The modified CAGE (mCAGE) and the modified Diagnostic and Statistical Manual for Mental Disorders (mDSM) screeners were used to assess indoor tanning addiction [21, 38, 39]. The mCAGE comprises four items (Cut Down, Annoyed, Guilty, and Eye Opener) and endorsing two or more indicates addiction. The mDSM has eight items and endorsing three or more indicates addiction. These measures are adapted from assessments for other addictive behaviors, and research indicates they have adequate reliability when used in combination and supports use of their thresholds in combination to define indoor tanning addiction [38]. We chose these two measures because they have recommended thresholds for defining tanning addiction; others available at the time data were collected provide continuous scores with no recommended thresholds [40], and newer measures with recommended cutoffs were published after our data were collected [41]. Researchers have also recommended using multiple measures to operationalize indoor tanning addiction [28, 42] to address potential limitations of using the mCAGE as a single measure [43]. Reliability (Cronbach’s α) for the four mCAGE items in our sample was 0.51, for the eight-item mDSM items was 0.52, and for the combined 12 items was 0.69. This is similar to other published data on the measures’ reliability [38]. Total scores on the mCAGE and mDSM were moderately correlated (r = .37, p < .001), indicating they capture different aspects of tanning addiction. The indoor tanning addiction phenotype was defined as screening positive on both the mCAGE and mDSM [28, 42].
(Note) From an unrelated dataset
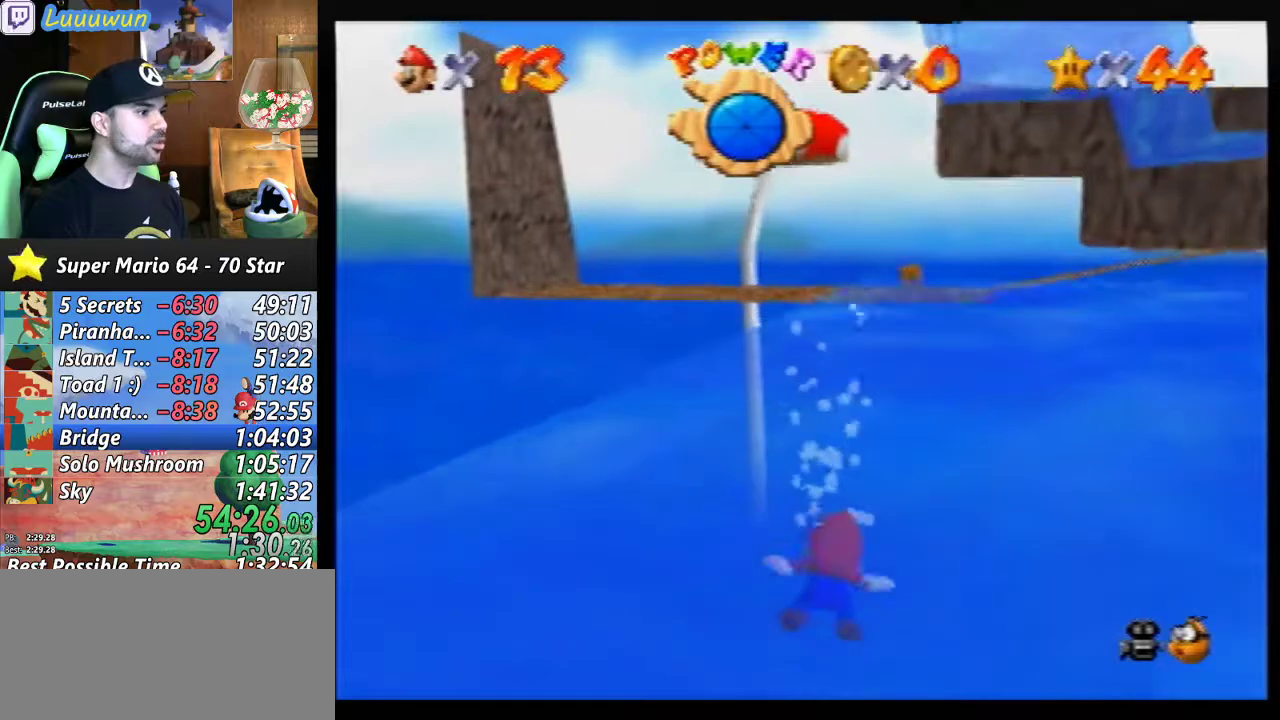
{"buttons": [], "left_stick": "down-right", "events": [[33, "left_stick", "down-right"], [333, "A", "down"], [500, "A", "up"]]}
Candidate SNPs, DNA Collection, and Genotyping
Candidate SNPs were identified and selected for analyses based on prior studies of genetic associations with addiction reward pathways [25, 26], genetic associations with tanning behavior [27, 28], and the hypothesized reward-based mechanism of tanning addiction [8]. In total, 38 SNPs from the ANKK1 (a gene involved in D2 dopamine receptor modulation), DRD2 (a gene encoding D2 dopamine receptors), OPRM1 (a gene regulating mu opioid receptors), POMC (a gene encoding for proopiomelanocortin), and PTCHD2 (DISP3; a gene previously associated with tanning addiction) genes were examined. A total of 34 SNPs met quality control criteria described below and were analyzed. Supplementary Table S1 displays characteristics of the 34 SNPs analyzed.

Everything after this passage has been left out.